[Extracted data entries]
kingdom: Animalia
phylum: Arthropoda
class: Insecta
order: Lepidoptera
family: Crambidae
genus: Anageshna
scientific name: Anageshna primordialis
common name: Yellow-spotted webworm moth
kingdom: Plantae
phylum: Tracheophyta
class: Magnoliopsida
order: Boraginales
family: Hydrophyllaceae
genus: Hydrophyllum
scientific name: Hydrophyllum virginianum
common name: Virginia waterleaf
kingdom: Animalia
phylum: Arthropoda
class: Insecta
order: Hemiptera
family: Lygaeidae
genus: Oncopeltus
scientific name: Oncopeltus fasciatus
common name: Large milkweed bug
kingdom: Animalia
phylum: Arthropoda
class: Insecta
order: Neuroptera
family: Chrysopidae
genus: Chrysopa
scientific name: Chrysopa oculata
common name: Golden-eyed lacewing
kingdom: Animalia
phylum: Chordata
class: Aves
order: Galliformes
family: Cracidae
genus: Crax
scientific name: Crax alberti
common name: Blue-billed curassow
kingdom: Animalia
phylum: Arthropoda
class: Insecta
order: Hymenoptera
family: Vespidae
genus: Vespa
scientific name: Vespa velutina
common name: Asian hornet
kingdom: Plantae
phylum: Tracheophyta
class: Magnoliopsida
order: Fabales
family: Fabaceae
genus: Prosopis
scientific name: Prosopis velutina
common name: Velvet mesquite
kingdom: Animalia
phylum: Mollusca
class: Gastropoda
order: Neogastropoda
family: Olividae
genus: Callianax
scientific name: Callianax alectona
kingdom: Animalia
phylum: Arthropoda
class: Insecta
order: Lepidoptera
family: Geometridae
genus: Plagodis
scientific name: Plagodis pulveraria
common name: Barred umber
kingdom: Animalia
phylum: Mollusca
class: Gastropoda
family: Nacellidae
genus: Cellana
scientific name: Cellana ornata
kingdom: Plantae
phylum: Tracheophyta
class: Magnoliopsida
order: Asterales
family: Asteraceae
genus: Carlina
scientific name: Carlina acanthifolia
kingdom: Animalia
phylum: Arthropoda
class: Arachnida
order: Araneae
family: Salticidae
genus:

(WHAT TO DO)
Turn the lines of all the records above into a numbered list, skipping any blank lines.

(SOLUTION TO THIS TASK)
1. kingdom: Animalia
2. phylum: Arthropoda
3. class: Insecta
4. order: Lepidoptera
5. family: Crambidae
6. genus: Anageshna
7. scientific name: Anageshna primordialis
8. common name: Yellow-spotted webworm moth
9. kingdom: Plantae
10. phylum: Tracheophyta
11. class: Magnoliopsida
12. order: Boraginales
13. family: Hydrophyllaceae
14. genus: Hydrophyllum
15. scientific name: Hydrophyllum virginianum
16. common name: Virginia waterleaf
17. kingdom: Animalia
18. phylum: Arthropoda
19. class: Insecta
20. order: Hemiptera
21. family: Lygaeidae
22. genus: Oncopeltus
23. scientific name: Oncopeltus fasciatus
24. common name: Large milkweed bug
25. kingdom: Animalia
26. phylum: Arthropoda
27. class: Insecta
28. order: Neuroptera
29. family: Chrysopidae
30. genus: Chrysopa
31. scientific name: Chrysopa oculata
32. common name: Golden-eyed lacewing
33. kingdom: Animalia
34. phylum: Chordata
35. class: Aves
36. order: Galliformes
37. family: Cracidae
38. genus: Crax
39. scientific name: Crax alberti
40. common name: Blue-billed curassow
41. kingdom: Animalia
42. phylum: Arthropoda
43. class: Insecta
44. order: Hymenoptera
45. family: Vespidae
46. genus: Vespa
47. scientific name: Vespa velutina
48. common name: Asian hornet
49. kingdom: Plantae
50. phylum: Tracheophyta
51. class: Magnoliopsida
52. order: Fabales
53. family: Fabaceae
54. genus: Prosopis
55. scientific name: Prosopis velutina
56. common name: Velvet mesquite
57. kingdom: Animalia
58. phylum: Mollusca
59. class: Gastropoda
60. order: Neogastropoda
61. family: Olividae
62. genus: Callianax
63. scientific name: Callianax alectona
64. kingdom: Animalia
65. phylum: Arthropoda
66. class: Insecta
67. order: Lepidoptera
68. family: Geometridae
69. genus: Plagodis
70. scientific name: Plagodis pulveraria
71. common name: Barred umber
72. kingdom: Animalia
73. phylum: Mollusca
74. class: Gastropoda
75. family: Nacellidae
76. genus: Cellana
77. scientific name: Cellana ornata
78. kingdom: Plantae
79. phylum: Tracheophyta
80. class: Magnoliopsida
81. order: Asterales
82. family: Asteraceae
83. genus: Carlina
84. scientific name: Carlina acanthifolia
85. kingdom: Animalia
86. phylum: Arthropoda
87. class: Arachnida
88. order: Araneae
89. family: Salticidae
90. genus:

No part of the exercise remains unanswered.